La Jordanie a toujours été présente pour fournir l'aide humanitaire à Gaza par tous les moyens, par les voies maritimes et aériennes. Nous avons également commencé un processus d'évacuation des enfants blessés et la Jordanie voudrait vous remercier, Monsieur le Président, pour le rôle que vous avez personnellement joué et également pour la partie française qui a travaillé avec nous pour fournir une aide à Gaza et en particulier par la voie des airs il y a quelques mois. Bien évidemment, en plus de la situation à Gaza, nous devons lancer un appel pour l'arrêt de l'escalade actuellement en cours en Cisjordanie.

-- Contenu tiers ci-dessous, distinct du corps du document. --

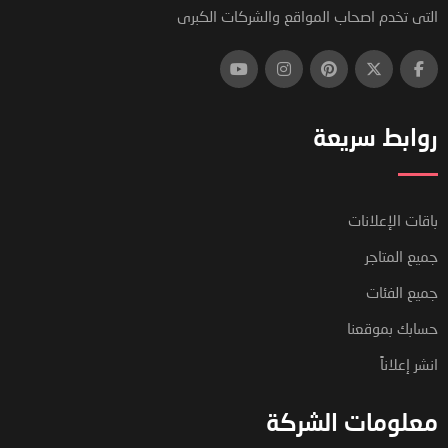
التى تخدم اصحاب المواقع والشركات الكبرى
روابط سريعة
باقات الإعلانات
جميع المتاجر
جميع الفئات
حسابك بموقعنا
انشر إعلاناً
معلومات الشركة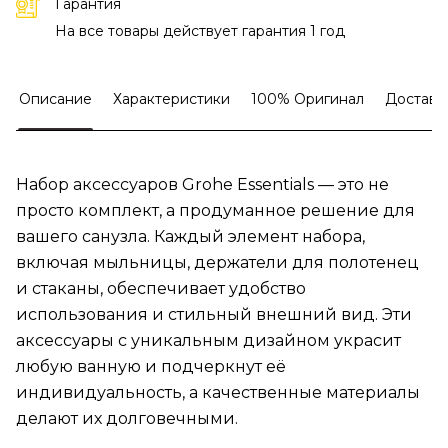
Гарантия
На все товары действует гарантия 1 год
Описание
Характеристики
100% Оригинал
Доставк
Набор аксессуаров Grohe Essentials — это не
просто комплект, а продуманное решение для
вашего санузла. Каждый элемент набора,
включая мыльницы, держатели для полотенец
и стаканы, обеспечивает удобство
использования и стильный внешний вид. Эти
аксессуары с уникальным дизайном украсит
любую ванную и подчеркнут её
индивидуальность, а качественные материалы
делают их долговечными.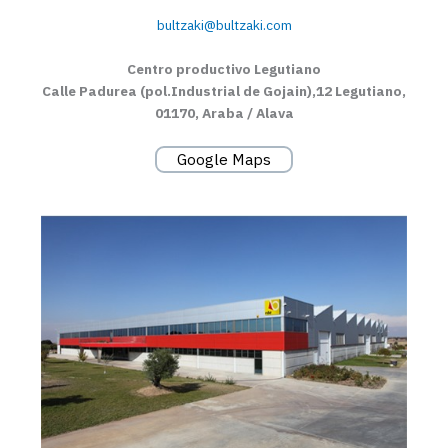
bultzaki@bultzaki.com
Centro productivo Legutiano
Calle Padurea (pol.Industrial de Gojain),12
Legutiano,
01170, Araba / Alava
Google Maps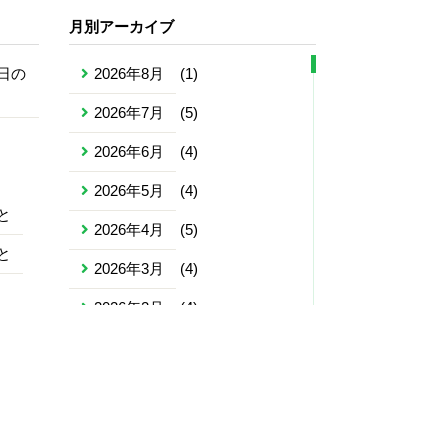
月別アーカイブ
日の
2026年8月
(1)
2026年7月
(5)
2026年6月
(4)
2026年5月
(4)
と
2026年4月
(5)
と
2026年3月
(4)
2026年2月
(4)
2026年1月
(4)
2025年12月
(5)
2025年11月
(4)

Des milliers de personnes ont été déplacées. Le déplacement des Palestiniens en Cisjordanie et à Gaza menace de conduire à une instabilité régionale encore plus grande. De même, les menaces contre les lieux saints à Jérusalem accentuent cette déstabilisation.
Si on permet que la violation du droit international se poursuive, je pense que cela n'augure rien de bon et il faut une solution politique, au moins sur la base de la solution des deux États. C'est le seul moyen de garantir la sécurité pour les Palestiniens, les Israéliens et la région. Nous apprécions l'engagement actif de la France.
L'Europe a un rôle essentiel à jouer pour parvenir à une solution pacifique. Nous savons gré à la France de son soutien, qui ne s'est jamais démenti pour Gaza. Nous avons un même objectif : permettre de parvenir à un cadre qui permette de préserver les droits du peuple palestinien.
Monsieur le Président, vous partagez nos préoccupations sur les derniers actes de violence en Syrie. La Jordanie soutient les efforts des autorités syriennes pour protéger leur population et garantir la sécurité et la stabilité sur l'ensemble des territoires, dans le respect de leur souveraineté et de l'intégrité du territoire de Syrie. Il faut continuer à travailler pour garantir de bonnes conditions pour un retour volontaire et digne des réfugiés syriens.
Monsieur le Président, nous apprécions également vos efforts en faveur de la paix dans la région et nous continuerons à travailler ensemble pour résoudre ces points. Je vous remercie.